§ Problem requirements
The entries below must be reproduced exactly; their pictures are not part of the copy.

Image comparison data
- - -
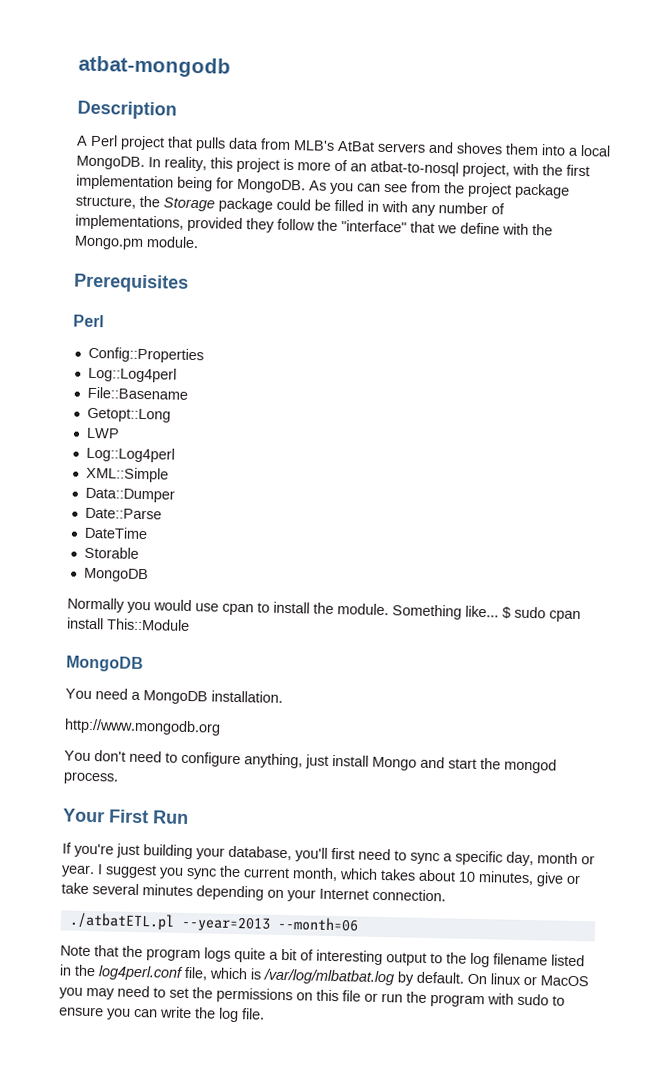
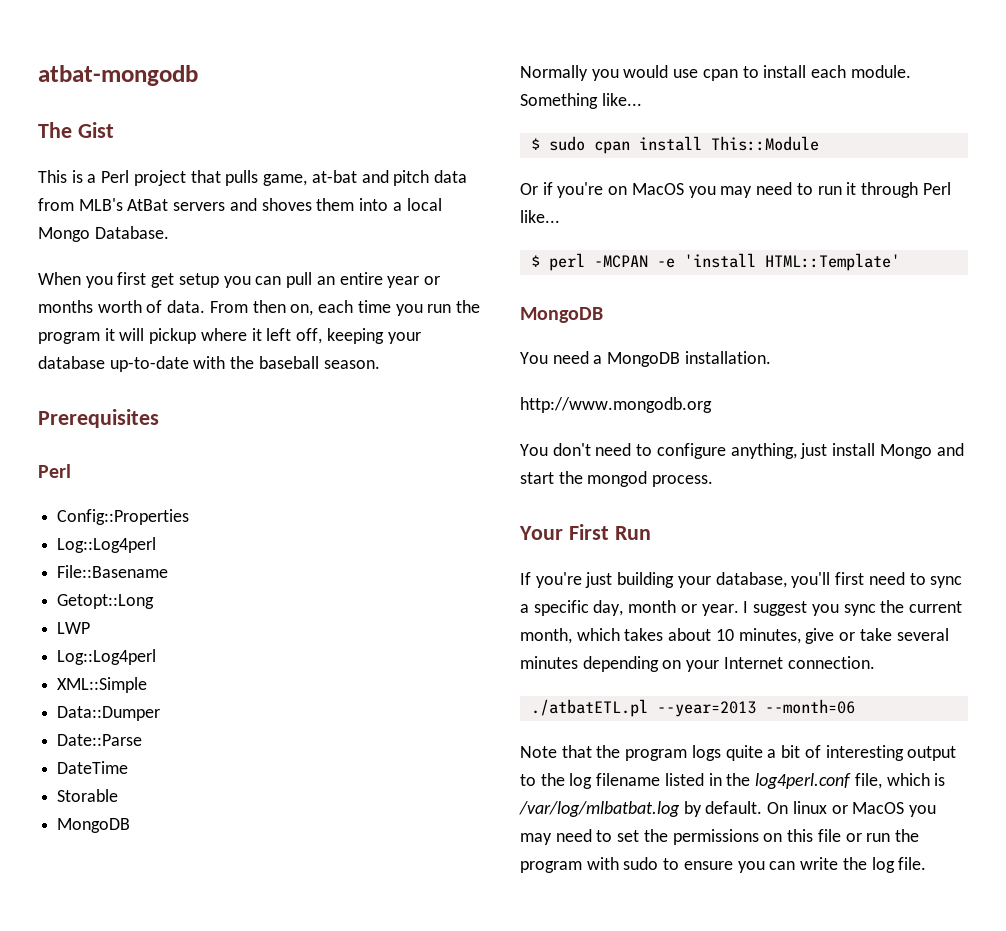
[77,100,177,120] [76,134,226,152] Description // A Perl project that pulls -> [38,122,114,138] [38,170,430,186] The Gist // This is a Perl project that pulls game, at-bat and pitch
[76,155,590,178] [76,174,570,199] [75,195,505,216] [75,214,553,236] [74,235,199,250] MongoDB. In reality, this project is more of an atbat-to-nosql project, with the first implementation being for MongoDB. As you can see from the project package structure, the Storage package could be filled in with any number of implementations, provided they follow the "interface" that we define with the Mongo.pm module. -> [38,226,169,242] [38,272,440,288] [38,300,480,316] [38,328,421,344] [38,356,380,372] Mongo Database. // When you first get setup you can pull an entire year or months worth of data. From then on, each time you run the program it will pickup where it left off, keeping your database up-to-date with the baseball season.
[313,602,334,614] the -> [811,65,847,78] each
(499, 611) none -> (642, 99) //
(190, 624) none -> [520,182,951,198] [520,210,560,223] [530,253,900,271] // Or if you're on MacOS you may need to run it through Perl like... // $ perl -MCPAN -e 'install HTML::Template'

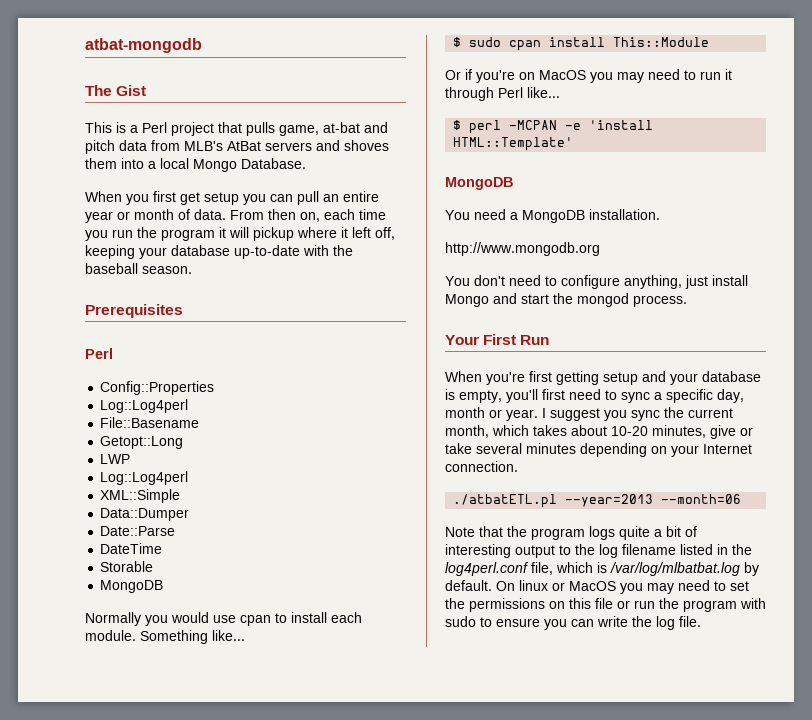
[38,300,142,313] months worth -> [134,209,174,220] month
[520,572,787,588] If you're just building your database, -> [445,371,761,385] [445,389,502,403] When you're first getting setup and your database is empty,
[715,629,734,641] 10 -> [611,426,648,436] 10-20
- - -
§ Task result
[77,100,177,120] [76,134,226,152] Description // A Perl project that pulls -> [38,122,114,138] [38,170,430,186] The Gist // This is a Perl project that pulls game, at-bat and pitch
[76,155,590,178] [76,174,570,199] [75,195,505,216] [75,214,553,236] [74,235,199,250] MongoDB. In reality, this project is more of an atbat-to-nosql project, with the first implementation being for MongoDB. As you can see from the project package structure, the Storage package could be filled in with any number of implementations, provided they follow the "interface" that we define with the Mongo.pm module. -> [38,226,169,242] [38,272,440,288] [38,300,480,316] [38,328,421,344] [38,356,380,372] Mongo Database. // When you first get setup you can pull an entire year or months worth of data. From then on, each time you run the program it will pickup where it left off, keeping your database up-to-date with the baseball season.
[313,602,334,614] the -> [811,65,847,78] each
(499, 611) none -> (642, 99) //
(190, 624) none -> [520,182,951,198] [520,210,560,223] [530,253,900,271] // Or if you're on MacOS you may need to run it through Perl like... // $ perl -MCPAN -e 'install HTML::Template'

[38,300,142,313] months worth -> [134,209,174,220] month
[520,572,787,588] If you're just building your database, -> [445,371,761,385] [445,389,502,403] When you're first getting setup and your database is empty,
[715,629,734,641] 10 -> [611,426,648,436] 10-20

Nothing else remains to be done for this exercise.